L’émancipation de la femme (Daubié)/01/Notre programme

NOTRE PROGRAMME.


À une époque où tout est confondu, notre belle langue française devait se vautrer, elle aussi, dans la fange de nos mœurs et y perdre ses principes les plus élémentaires. Puisque les mots mêmes ont besoin d’être réhabilités, commençons par dire que nous donnerons exclusivement au mot émancipation son sens grammatical d’égalité pour tous et pour toutes.

S’il ne nous a pas encore été permis d’apprendre la langue des maîtres dans nos savantes écoles, nous pouvons du moins, en restituant aux mots leur sens primitif, nous donner le mérite plus modeste de dire avec Martine :

Mon Dieu ! Je n’avons pas étugué comme vous,
Et je parlons tout droit comme on parle cheux nous.

Ajoutons toutefois que l’émancipation politique semble inséparable de l’émancipation civile dans toute démocratie.

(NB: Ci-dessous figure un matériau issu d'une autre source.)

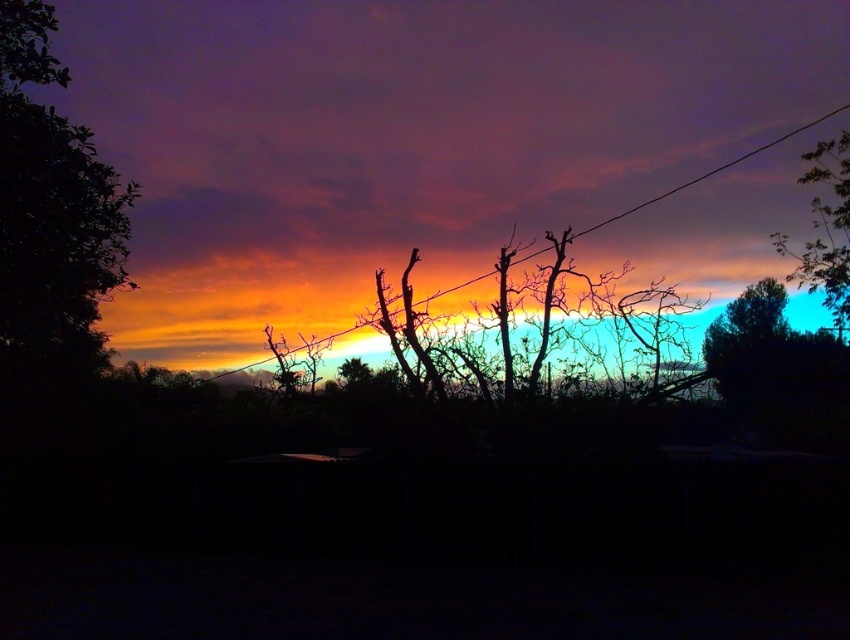
Does green leafy tree at left have a greater height compared to green leafy tree at upper right?

Yes, green leafy tree at left is taller than green leafy tree at upper right.

Between point (34, 266) and point (847, 237), which one is positioned behind?

The point (847, 237) is behind.

Locate an element on the screen. Image resolution: width=850 pixels, height=640 pixels. green leafy tree at left is located at coordinates click(x=51, y=216).

Who is higher up, green leafy tree at left or orange matte power line at center?

Positioned higher is green leafy tree at left.

Which is behind, point (81, 192) or point (540, 248)?

Positioned behind is point (540, 248).

Who is more forward, (97, 200) or (786, 138)?

Positioned in front is point (97, 200).

This screenshot has height=640, width=850. Identify the location of green leafy tree at left. (51, 216).

Is silhouette bare branches at center to the left of green leafy tree at upper right from the viewer's perspective?

Yes, silhouette bare branches at center is to the left of green leafy tree at upper right.

What do you see at coordinates (585, 316) in the screenshot? I see `silhouette bare branches at center` at bounding box center [585, 316].

Where is `silhouette bare branches at center`? This screenshot has height=640, width=850. silhouette bare branches at center is located at coordinates (585, 316).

Je traiterai donc simultanément des réformes à poursuivre et des progrès à obtenir dans ces deux ordres d’idées.

Je pense pouvoir dans cette publication, limitée à dix livraisons, exposer quelques vues pratiques aux personnes de bonne volonté, qui y trouveront une assez ample matière à la réflexion et à l’action.

Quant aux hommes qui, jusqu’à présent, nous ont opprimées plutôt par corruption de volonté que par défaut d’entendement, je n’ai pas la prétention de les convertir, si les faits ne parlent pas encore assez haut pour eux. À ce sujet, il faut se le demander avec une tristesse amère : le peuple, assez imbu de fausses doctrines et assez irréfléchi dans le désordre pour avoir pu maintenir pendant près d’un siècle l’anarchie légale dans la famille, pendant plus de vingt ans le despotisme légal dans le suffrage universel, sans sembler s’apercevoir seulement de l’endroit où le bât blesse, ce peuple-là, disons-nous, est-il propre à se réformer, à se régénérer, et, par conséquent, à se gouverner ? A-t-il assez le sentiment du juste et de l’honnête pour mériter d’inaugurer le règne durable de la liberté ? L’avenir répondra.

En attendant, que nos hommes d’État l’apprennent enfin : ceux d’entre eux qui pactiseront avec le vice ; ceux mêmes qui tergiverseront avant de mettre à l’ordre du jour les réformes radicales qui doivent racheter l’honneur de la France en réveillant son sens moral ; ceux qui négligeront les mesures propres à fonder le droit civil et physiques sur la forte assise du droit naturel, ces hommes-là, se faisant, pour ainsi dire, les endosseurs des désordres politiques et moraux tolérés ou voulus par la loi et l’administration, hériteront à leur tour du faix de mépris qui accable à si juste titre tout pouvoir regardé comme l’incarnation du mal.